In the listing below, copy out word for word the lines from the line with "REVIEWS PRODUCT" to the line with "Convertible baby crib", both included, and nothing more.

Stored data entries

***

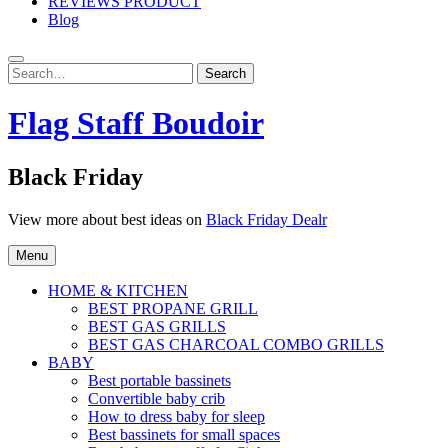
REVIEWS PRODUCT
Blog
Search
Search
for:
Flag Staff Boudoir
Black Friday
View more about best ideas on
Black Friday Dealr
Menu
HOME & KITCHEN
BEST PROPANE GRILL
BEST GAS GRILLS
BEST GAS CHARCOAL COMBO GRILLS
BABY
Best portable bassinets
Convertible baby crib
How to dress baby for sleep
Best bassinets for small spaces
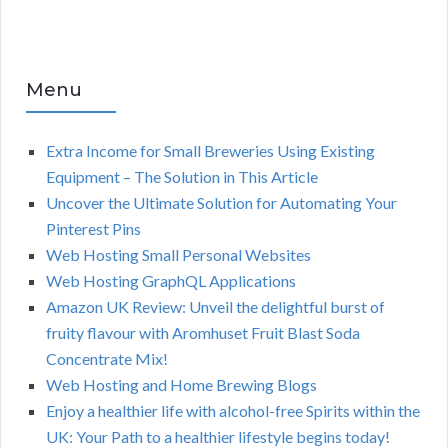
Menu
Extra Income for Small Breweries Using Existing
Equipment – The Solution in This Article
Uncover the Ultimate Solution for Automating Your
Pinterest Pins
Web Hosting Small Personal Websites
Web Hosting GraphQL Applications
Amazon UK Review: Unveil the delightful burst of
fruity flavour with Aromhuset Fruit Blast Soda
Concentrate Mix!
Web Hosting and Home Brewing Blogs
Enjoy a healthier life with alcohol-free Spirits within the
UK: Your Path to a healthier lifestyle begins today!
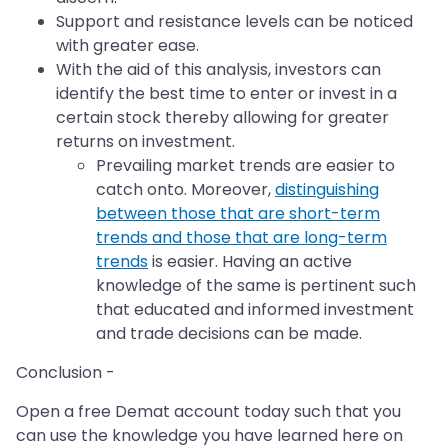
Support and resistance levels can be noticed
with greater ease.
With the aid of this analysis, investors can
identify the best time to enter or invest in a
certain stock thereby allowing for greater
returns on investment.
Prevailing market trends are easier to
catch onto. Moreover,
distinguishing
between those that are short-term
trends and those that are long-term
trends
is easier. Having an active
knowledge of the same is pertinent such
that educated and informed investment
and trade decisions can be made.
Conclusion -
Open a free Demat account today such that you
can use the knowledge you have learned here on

***

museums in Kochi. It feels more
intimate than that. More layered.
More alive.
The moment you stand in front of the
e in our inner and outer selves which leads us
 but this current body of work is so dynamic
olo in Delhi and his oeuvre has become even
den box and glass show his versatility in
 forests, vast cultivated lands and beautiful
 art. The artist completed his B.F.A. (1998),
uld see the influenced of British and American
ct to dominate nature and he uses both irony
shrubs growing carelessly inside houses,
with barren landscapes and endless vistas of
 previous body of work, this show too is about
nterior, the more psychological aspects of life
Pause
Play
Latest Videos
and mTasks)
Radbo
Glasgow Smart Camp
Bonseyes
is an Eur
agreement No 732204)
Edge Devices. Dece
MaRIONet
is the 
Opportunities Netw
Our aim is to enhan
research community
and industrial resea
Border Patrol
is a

***

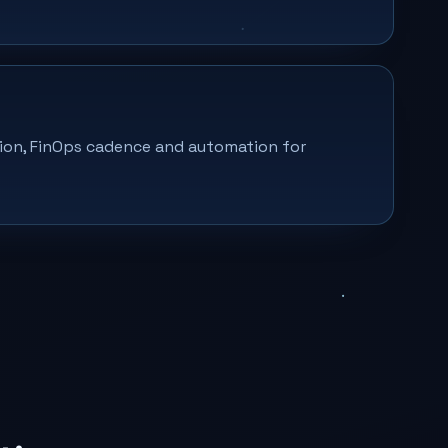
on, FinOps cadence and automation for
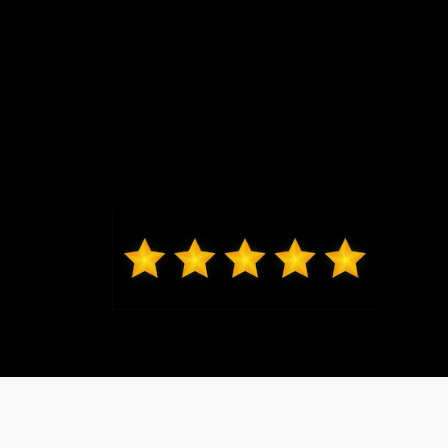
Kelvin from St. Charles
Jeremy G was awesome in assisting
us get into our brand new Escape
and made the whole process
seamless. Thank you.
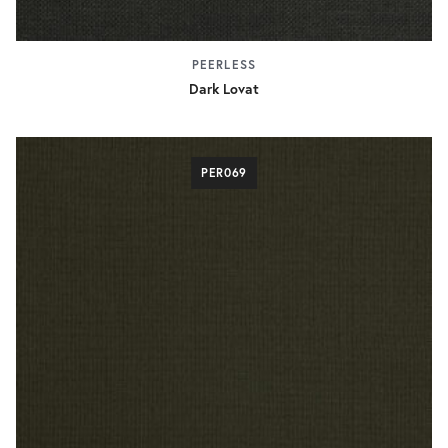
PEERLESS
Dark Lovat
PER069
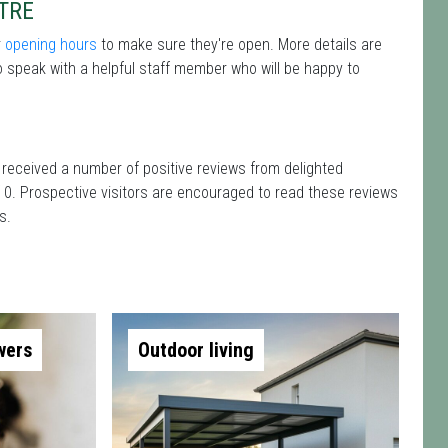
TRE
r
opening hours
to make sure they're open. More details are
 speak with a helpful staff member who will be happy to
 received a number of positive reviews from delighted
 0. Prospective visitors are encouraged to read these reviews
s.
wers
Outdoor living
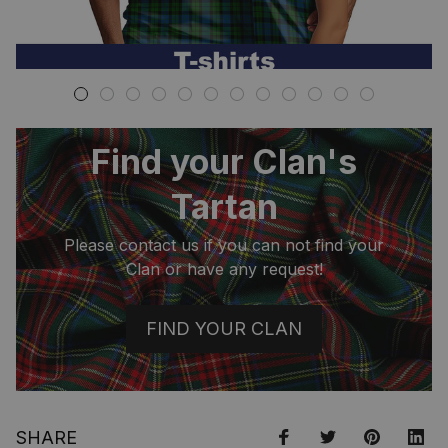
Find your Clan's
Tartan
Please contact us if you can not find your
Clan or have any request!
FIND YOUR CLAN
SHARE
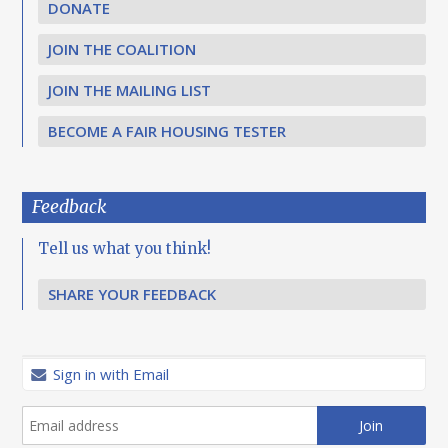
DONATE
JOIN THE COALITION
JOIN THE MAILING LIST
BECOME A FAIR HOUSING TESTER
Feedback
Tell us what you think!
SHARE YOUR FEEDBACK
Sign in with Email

***

* **Response below**
REVIEWS PRODUCT
Blog
Search
Search
for:
Flag Staff Boudoir
Black Friday
View more about best ideas on
Black Friday Dealr
Menu
HOME & KITCHEN
BEST PROPANE GRILL
BEST GAS GRILLS
BEST GAS CHARCOAL COMBO GRILLS
BABY
Best portable bassinets
Convertible baby crib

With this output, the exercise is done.